*Extracted data entries*
※ ※ ※

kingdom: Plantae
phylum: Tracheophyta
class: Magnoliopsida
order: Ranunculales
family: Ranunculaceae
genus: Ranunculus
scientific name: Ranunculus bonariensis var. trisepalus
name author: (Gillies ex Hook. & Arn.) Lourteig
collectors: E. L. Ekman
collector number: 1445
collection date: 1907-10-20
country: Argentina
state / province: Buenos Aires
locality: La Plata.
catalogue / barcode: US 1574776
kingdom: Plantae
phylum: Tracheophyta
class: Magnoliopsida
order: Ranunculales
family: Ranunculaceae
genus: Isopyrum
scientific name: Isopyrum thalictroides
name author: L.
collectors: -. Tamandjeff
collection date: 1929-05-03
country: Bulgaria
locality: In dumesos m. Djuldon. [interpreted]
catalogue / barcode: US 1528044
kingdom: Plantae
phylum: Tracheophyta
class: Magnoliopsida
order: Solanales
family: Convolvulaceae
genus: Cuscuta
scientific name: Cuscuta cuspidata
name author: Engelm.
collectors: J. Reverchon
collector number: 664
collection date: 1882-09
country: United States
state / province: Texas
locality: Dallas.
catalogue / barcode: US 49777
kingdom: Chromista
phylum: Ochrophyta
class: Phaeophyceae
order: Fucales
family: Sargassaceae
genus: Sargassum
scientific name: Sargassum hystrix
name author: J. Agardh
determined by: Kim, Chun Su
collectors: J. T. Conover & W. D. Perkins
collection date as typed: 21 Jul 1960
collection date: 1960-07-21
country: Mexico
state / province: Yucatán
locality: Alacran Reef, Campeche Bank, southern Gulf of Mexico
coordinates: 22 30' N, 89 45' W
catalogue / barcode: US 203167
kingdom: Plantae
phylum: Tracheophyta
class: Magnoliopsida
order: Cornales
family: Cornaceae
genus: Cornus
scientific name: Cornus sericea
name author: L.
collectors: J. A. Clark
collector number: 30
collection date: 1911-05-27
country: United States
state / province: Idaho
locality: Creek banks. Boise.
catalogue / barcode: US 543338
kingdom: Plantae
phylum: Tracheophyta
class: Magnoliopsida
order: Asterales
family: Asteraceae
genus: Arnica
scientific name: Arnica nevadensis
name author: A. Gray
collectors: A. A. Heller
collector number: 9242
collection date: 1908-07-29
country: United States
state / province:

※ ※ ※

*What to do*
Please recast the data above as a Markdown table with two columns, "Row" and "Line", numbering each line in order and leaving out blank lines.

*Output for this exercise*
| Row | Line |
|---|---|
| 1 | kingdom: Plantae |
| 2 | phylum: Tracheophyta |
| 3 | class: Magnoliopsida |
| 4 | order: Ranunculales |
| 5 | family: Ranunculaceae |
| 6 | genus: Ranunculus |
| 7 | scientific name: Ranunculus bonariensis var. trisepalus |
| 8 | name author: (Gillies ex Hook. & Arn.) Lourteig |
| 9 | collectors: E. L. Ekman |
| 10 | collector number: 1445 |
| 11 | collection date: 1907-10-20 |
| 12 | country: Argentina |
| 13 | state / province: Buenos Aires |
| 14 | locality: La Plata. |
| 15 | catalogue / barcode: US 1574776 |
| 16 | kingdom: Plantae |
| 17 | phylum: Tracheophyta |
| 18 | class: Magnoliopsida |
| 19 | order: Ranunculales |
| 20 | family: Ranunculaceae |
| 21 | genus: Isopyrum |
| 22 | scientific name: Isopyrum thalictroides |
| 23 | name author: L. |
| 24 | collectors: -. Tamandjeff |
| 25 | collection date: 1929-05-03 |
| 26 | country: Bulgaria |
| 27 | locality: In dumesos m. Djuldon. [interpreted] |
| 28 | catalogue / barcode: US 1528044 |
| 29 | kingdom: Plantae |
| 30 | phylum: Tracheophyta |
| 31 | class: Magnoliopsida |
| 32 | order: Solanales |
| 33 | family: Convolvulaceae |
| 34 | genus: Cuscuta |
| 35 | scientific name: Cuscuta cuspidata |
| 36 | name author: Engelm. |
| 37 | collectors: J. Reverchon |
| 38 | collector number: 664 |
| 39 | collection date: 1882-09 |
| 40 | country: United States |
| 41 | state / province: Texas |
| 42 | locality: Dallas. |
| 43 | catalogue / barcode: US 49777 |
| 44 | kingdom: Chromista |
| 45 | phylum: Ochrophyta |
| 46 | class: Phaeophyceae |
| 47 | order: Fucales |
| 48 | family: Sargassaceae |
| 49 | genus: Sargassum |
| 50 | scientific name: Sargassum hystrix |
| 51 | name author: J. Agardh |
| 52 | determined by: Kim, Chun Su |
| 53 | collectors: J. T. Conover & W. D. Perkins |
| 54 | collection date as typed: 21 Jul 1960 |
| 55 | collection date: 1960-07-21 |
| 56 | country: Mexico |
| 57 | state / province: Yucatán |
| 58 | locality: Alacran Reef, Campeche Bank, southern Gulf of Mexico |
| 59 | coordinates: 22 30' N, 89 45' W |
| 60 | catalogue / barcode: US 203167 |
| 61 | kingdom: Plantae |
| 62 | phylum: Tracheophyta |
| 63 | class: Magnoliopsida |
| 64 | order: Cornales |
| 65 | family: Cornaceae |
| 66 | genus: Cornus |
| 67 | scientific name: Cornus sericea |
| 68 | name author: L. |
| 69 | collectors: J. A. Clark |
| 70 | collector number: 30 |
| 71 | collection date: 1911-05-27 |
| 72 | country: United States |
| 73 | state / province: Idaho |
| 74 | locality: Creek banks. Boise. |
| 75 | catalogue / barcode: US 543338 |
| 76 | kingdom: Plantae |
| 77 | phylum: Tracheophyta |
| 78 | class: Magnoliopsida |
| 79 | order: Asterales |
| 80 | family: Asteraceae |
| 81 | genus: Arnica |
| 82 | scientific name: Arnica nevadensis |
| 83 | name author: A. Gray |
| 84 | collectors: A. A. Heller |
| 85 | collector number: 9242 |
| 86 | collection date: 1908-07-29 |
| 87 | country: United States |
| 88 | state / province: |